The morals of poverty

20 Feb

The Archbishop of Westminster, Vincent Nichols, has made a public statement saying that government reform of the welfare system is leaving people in destitution.
Prime Minister David Cameron has responded by saying that reform is giving people new hope and new responsibility. My own position is that the welfare system should provide a safety net, but not a trampoline. Government cuts have affected all areas of spending, not just the benefits system. It is proved that over the past four years the rich have become significantly richer while the poor have become much poorer. The vast majority of people in work are significantly worse off than they were before the start of this government. The unemployed and those on contracts which pay below starvation wages are the worst off of all. There has been a significant rise, a huge rise, in the number of soup kitchens and other means of feeding the very poor. This is because many people can no longer afford sufficient food to feed themselves and their families.

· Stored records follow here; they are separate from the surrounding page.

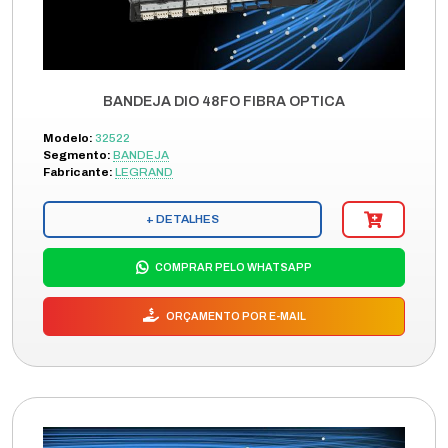
BANDEJA DIO 48FO FIBRA OPTICA
Modelo:
32522
Segmento:
BANDEJA
Fabricante:
LEGRAND
+ DETALHES
COMPRAR PELO WHATSAPP
ORÇAMENTO POR E-MAIL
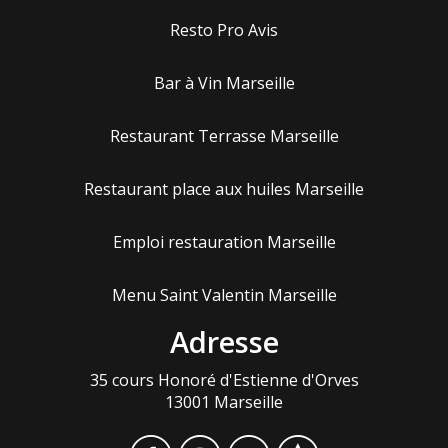
Resto Pro Avis
Bar à Vin Marseille
Restaurant Terrasse Marseille
Restaurant place aux huiles Marseille
Emploi restauration Marseille
Menu Saint Valentin Marseille
Adresse
35 cours Honoré d'Estienne d'Orves
13001 Marseille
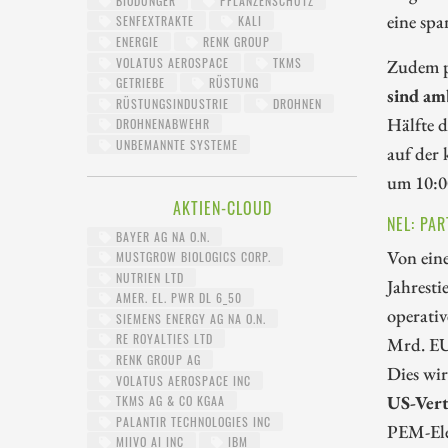
BIODÜNGER
PFLANZENSCHUTZ
eine spa
SENFEXTRAKTE
KALI
ENERGIE
RENK GROUP
VOLATUS AEROSPACE
TKMS
Zudem p
GETRIEBE
RÜSTUNG
sind am
RÜSTUNGSINDUSTRIE
DROHNEN
Hälfte d
DROHNENABWEHR
UNBEMANNTE SYSTEME
auf der
um 10:0
AKTIEN-CLOUD
NEL: PA
BAYER AG NA O.N.
Von ein
MUSTGROW BIOLOGICS CORP.
NUTRIEN LTD
Jahresti
AMER. EL. PWR DL 6_50
operativ
SIEMENS ENERGY AG NA O.N.
RE ROYALTIES LTD
Mrd. EUR
RENK GROUP AG
Dies wi
VOLATUS AEROSPACE INC
US-Vert
TKMS AG & CO KGAA
PALANTIR TECHNOLOGIES INC
PEM-Elek
MIIVO AI INC
IBM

If you are very poor, with no means of improving your chances, you will probably have very little hope. Getting out of the shackles of poverty is very difficult, and not helped by fat cats telling you that your problems are your own fault. So much for hope. If you were educated at Eton and Oxford and were a member of the Bullingham Club*, known for smashing up restaurants, you are just the kind of privileged brat who can have no ability to empathise with the less fortunate. The best that can be hoped for is some kind of sympathy. The ethics of poverty are survival. As for responsibility, the poor are responsible for the survival of their family, and to the community which supports them.

The government has deliberately put gaping holes in the welfare safety net. It is now preaching to the victims in the high-minded and brutal tones used by the Victorians. Perhaps we should bring back the workhouses now. There is also the prejudice of grass-roots Tories who think anyone receiving benefits of any kind is a scrounger. As for the unemployed, well the speech goes out, ‘In the depression my dad got on his bike and found work’. Do we really want to go back to the standards of the Great Depression? Many jobs available do not provide a living wage, or anything like it, not even by the standards of the nineteen thirties.

There will be a General Election within fifteen months. Let’s vote in a government of a very different complexion. As for David Cameron, learn the answer to the question ‘Am I my brother’s keeper?’ (The answer is, yes you are).


*Prime Minister Cameron, Chancellor of the Exchequer George Osbourne and Mayor of London Boris Johnson are examples. These are the three most powerful men in Britain.